■ **TEXT SECTION**:
--- start ---

Fundamentals of Databases

Table of Contents

1 Conceptual Data Models and Entity Relationship Modelling

Databases

  • Databases are a collection of organised information so the information can be easily accessed, processed and managed.
  • A database management system (DBMS) is a software package designed to define, manipulate, retrieve and manage data in a database.
  • A database organise data using tables.
  • Each table holds one type of entity.
    • An entity is one type of object, such as person, book, DVDs etc.
    • Each entity has attributes to describe the entity, such as person will have firstName,lastname, DoB,etc and a book will have title, author, publishDate etc. Those attributes in a database table are also called fields or columns.
    • A database table organise data in records. Records are also called rows.
    • One record/row contains attributes/fields/columns related to one type of entity. This can be written in the standard notation as following:

entityName(attrubute1, attribute2, attribute3,…)

Examples: person(firstName, lastName, DoB)

book(title, author, publishDate)

  • Each entity has a unique entity identifier. This identofier is called a primary key in a database. In the standard notation, the primary key is noted using underlining:

person( personID , firstName, lastName, DoB)

book( bookID , title, author, publishDate)

--- end ---

Saved entries
--- start ---

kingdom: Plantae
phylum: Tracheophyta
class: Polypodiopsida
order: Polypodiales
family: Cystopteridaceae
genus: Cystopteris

--- end ---

■ **CHALLENGES**:
1. In the database fundamentals text, how is the primary key marked in the standard notation?
2. What actions on data is a database management system designed to perform, according to the database fundamentals text?
3. Carry on with the database fundamentals text after its final line.

■ **RESULTS OF THE TASKS**:
1. By underlining it.

2. Define, manipulate, retrieve and manage.

3.
Data Models

  • Data models define how data is connected to each other and how they are processed and stored inside the system.
  • A data model is designed to allow easy data input, process and store to meet specific application needs.

Take a look at the following problem:

Data Modelling Example 1: File rental system

Goodfilm is an organisation which rents copies of films to its members
on DVD. The copy is sent to the member by post and returned by the 
member after use.
Some films are very popular so there may be several copies of some 
films and each individual copy has an id-number. Each copy was 
purchased on a particular date.
Goodfilm need to keep track of which copy of a film is loaned to
which member.
Each film has a film id-number, a title, a genre, (for instance,
action, romance, horror) and a year of release, for instance 2013.
Each member of Goodfilm has an id-number, name and address.
Design a database system for the above situation.
  1. To design the data model, first, you need to identify the different entities that need to be organised for processing:
    • film
    • copy of each film
    • member
    • rental
  2. After step 1, you need to identify the attributes related to one type of entity. For example, the entity film will include name, genre and releaseYear relating to it.
  3. After done step 2 for all entities, you need to identify the relationships among all entities so that the application can easily process the data in the resulting database. An example of such relationship will be, which member has rented which copy of a film on what date.

Relational Database

A relational database is a database that has been designed and structured so that the relationships among different entities are identified by shared attributes among different entities.

Relationships are normally defined by using primary, foreign or/and composite keys.

  • primary key is a unique identifier for a record.
  • foreign key is a primary key from a different table used to define the relationship.
  • composite key is a combination of two or more attributes in a table that can be used to uniquely identify each record in the table.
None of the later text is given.